Plain-text document sources

Content starts

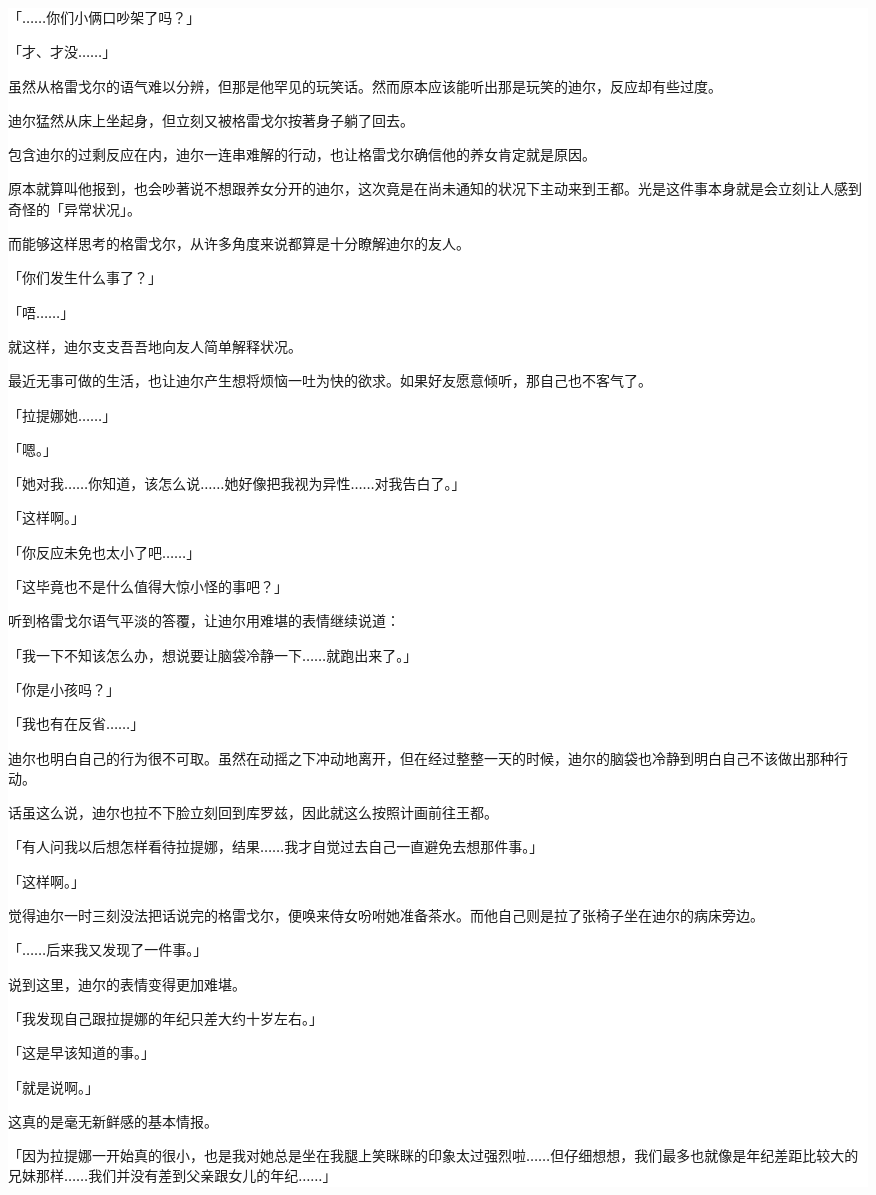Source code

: 「……你们小俩口吵架了吗？」

「才、才没……」

虽然从格雷戈尔的语气难以分辨，但那是他罕见的玩笑话。然而原本应该能听出那是玩笑的迪尔，反应却有些过度。

迪尔猛然从床上坐起身，但立刻又被格雷戈尔按著身子躺了回去。

包含迪尔的过剩反应在内，迪尔一连串难解的行动，也让格雷戈尔确信他的养女肯定就是原因。

原本就算叫他报到，也会吵著说不想跟养女分开的迪尔，这次竟是在尚未通知的状况下主动来到王都。光是这件事本身就是会立刻让人感到奇怪的「异常状况」。

而能够这样思考的格雷戈尔，从许多角度来说都算是十分瞭解迪尔的友人。

「你们发生什么事了？」

「唔……」

就这样，迪尔支支吾吾地向友人简单解释状况。

最近无事可做的生活，也让迪尔产生想将烦恼一吐为快的欲求。如果好友愿意倾听，那自己也不客气了。

「拉提娜她……」

「嗯。」

「她对我……你知道，该怎么说……她好像把我视为异性……对我告白了。」

「这样啊。」

「你反应未免也太小了吧……」

「这毕竟也不是什么值得大惊小怪的事吧？」

听到格雷戈尔语气平淡的答覆，让迪尔用难堪的表情继续说道：

「我一下不知该怎么办，想说要让脑袋冷静一下……就跑出来了。」

「你是小孩吗？」

「我也有在反省……」

迪尔也明白自己的行为很不可取。虽然在动摇之下冲动地离开，但在经过整整一天的时候，迪尔的脑袋也冷静到明白自己不该做出那种行动。

话虽这么说，迪尔也拉不下脸立刻回到库罗兹，因此就这么按照计画前往王都。

「有人问我以后想怎样看待拉提娜，结果……我才自觉过去自己一直避免去想那件事。」

「这样啊。」

觉得迪尔一时三刻没法把话说完的格雷戈尔，便唤来侍女吩咐她准备茶水。而他自己则是拉了张椅子坐在迪尔的病床旁边。

「……后来我又发现了一件事。」

说到这里，迪尔的表情变得更加难堪。

「我发现自己跟拉提娜的年纪只差大约十岁左右。」

「这是早该知道的事。」

「就是说啊。」

这真的是毫无新鲜感的基本情报。

「因为拉提娜一开始真的很小，也是我对她总是坐在我腿上笑眯眯的印象太过强烈啦……但仔细想想，我们最多也就像是年纪差距比较大的兄妹那样……我们并没有差到父亲跟女儿的年纪……」
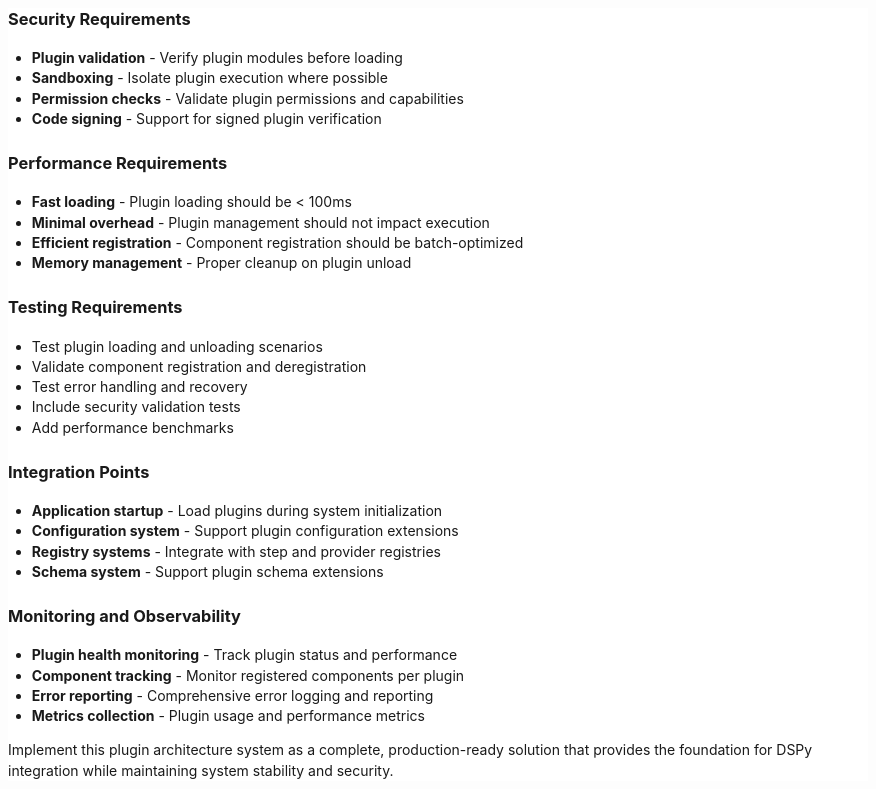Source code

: ### Security Requirements

- **Plugin validation** - Verify plugin modules before loading
- **Sandboxing** - Isolate plugin execution where possible
- **Permission checks** - Validate plugin permissions and capabilities
- **Code signing** - Support for signed plugin verification

### Performance Requirements

- **Fast loading** - Plugin loading should be < 100ms
- **Minimal overhead** - Plugin management should not impact execution
- **Efficient registration** - Component registration should be batch-optimized
- **Memory management** - Proper cleanup on plugin unload

### Testing Requirements

- Test plugin loading and unloading scenarios
- Validate component registration and deregistration
- Test error handling and recovery
- Include security validation tests
- Add performance benchmarks

### Integration Points

- **Application startup** - Load plugins during system initialization
- **Configuration system** - Support plugin configuration extensions
- **Registry systems** - Integrate with step and provider registries
- **Schema system** - Support plugin schema extensions

### Monitoring and Observability

- **Plugin health monitoring** - Track plugin status and performance
- **Component tracking** - Monitor registered components per plugin
- **Error reporting** - Comprehensive error logging and reporting
- **Metrics collection** - Plugin usage and performance metrics

Implement this plugin architecture system as a complete, production-ready solution that provides the foundation for DSPy integration while maintaining system stability and security.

Content ends

When you reproduce the entries above, keep every word exact and leave the images out.

Source code

: 「……你们小俩口吵架了吗？」

「才、才没……」

虽然从格雷戈尔的语气难以分辨，但那是他罕见的玩笑话。然而原本应该能听出那是玩笑的迪尔，反应却有些过度。

迪尔猛然从床上坐起身，但立刻又被格雷戈尔按著身子躺了回去。

包含迪尔的过剩反应在内，迪尔一连串难解的行动，也让格雷戈尔确信他的养女肯定就是原因。

原本就算叫他报到，也会吵著说不想跟养女分开的迪尔，这次竟是在尚未通知的状况下主动来到王都。光是这件事本身就是会立刻让人感到奇怪的「异常状况」。

而能够这样思考的格雷戈尔，从许多角度来说都算是十分瞭解迪尔的友人。

「你们发生什么事了？」

「唔……」

就这样，迪尔支支吾吾地向友人简单解释状况。

最近无事可做的生活，也让迪尔产生想将烦恼一吐为快的欲求。如果好友愿意倾听，那自己也不客气了。

「拉提娜她……」

「嗯。」

「她对我……你知道，该怎么说……她好像把我视为异性……对我告白了。」

「这样啊。」

「你反应未免也太小了吧……」

「这毕竟也不是什么值得大惊小怪的事吧？」

听到格雷戈尔语气平淡的答覆，让迪尔用难堪的表情继续说道：

「我一下不知该怎么办，想说要让脑袋冷静一下……就跑出来了。」

「你是小孩吗？」

「我也有在反省……」

迪尔也明白自己的行为很不可取。虽然在动摇之下冲动地离开，但在经过整整一天的时候，迪尔的脑袋也冷静到明白自己不该做出那种行动。

话虽这么说，迪尔也拉不下脸立刻回到库罗兹，因此就这么按照计画前往王都。

「有人问我以后想怎样看待拉提娜，结果……我才自觉过去自己一直避免去想那件事。」

「这样啊。」

觉得迪尔一时三刻没法把话说完的格雷戈尔，便唤来侍女吩咐她准备茶水。而他自己则是拉了张椅子坐在迪尔的病床旁边。

「……后来我又发现了一件事。」

说到这里，迪尔的表情变得更加难堪。

「我发现自己跟拉提娜的年纪只差大约十岁左右。」

「这是早该知道的事。」

「就是说啊。」

这真的是毫无新鲜感的基本情报。

「因为拉提娜一开始真的很小，也是我对她总是坐在我腿上笑眯眯的印象太过强烈啦……但仔细想想，我们最多也就像是年纪差距比较大的兄妹那样……我们并没有差到父亲跟女儿的年纪……」
Source code

: ### Security Requirements

- **Plugin validation** - Verify plugin modules before loading
- **Sandboxing** - Isolate plugin execution where possible
- **Permission checks** - Validate plugin permissions and capabilities
- **Code signing** - Support for signed plugin verification

### Performance Requirements

- **Fast loading** - Plugin loading should be < 100ms
- **Minimal overhead** - Plugin management should not impact execution
- **Efficient registration** - Component registration should be batch-optimized
- **Memory management** - Proper cleanup on plugin unload

### Testing Requirements

- Test plugin loading and unloading scenarios
- Validate component registration and deregistration
- Test error handling and recovery
- Include security validation tests
- Add performance benchmarks

### Integration Points

- **Application startup** - Load plugins during system initialization
- **Configuration system** - Support plugin configuration extensions
- **Registry systems** - Integrate with step and provider registries
- **Schema system** - Support plugin schema extensions

### Monitoring and Observability

- **Plugin health monitoring** - Track plugin status and performance
- **Component tracking** - Monitor registered components per plugin
- **Error reporting** - Comprehensive error logging and reporting
- **Metrics collection** - Plugin usage and performance metrics

Implement this plugin architecture system as a complete, production-ready solution that provides the foundation for DSPy integration while maintaining system stability and security.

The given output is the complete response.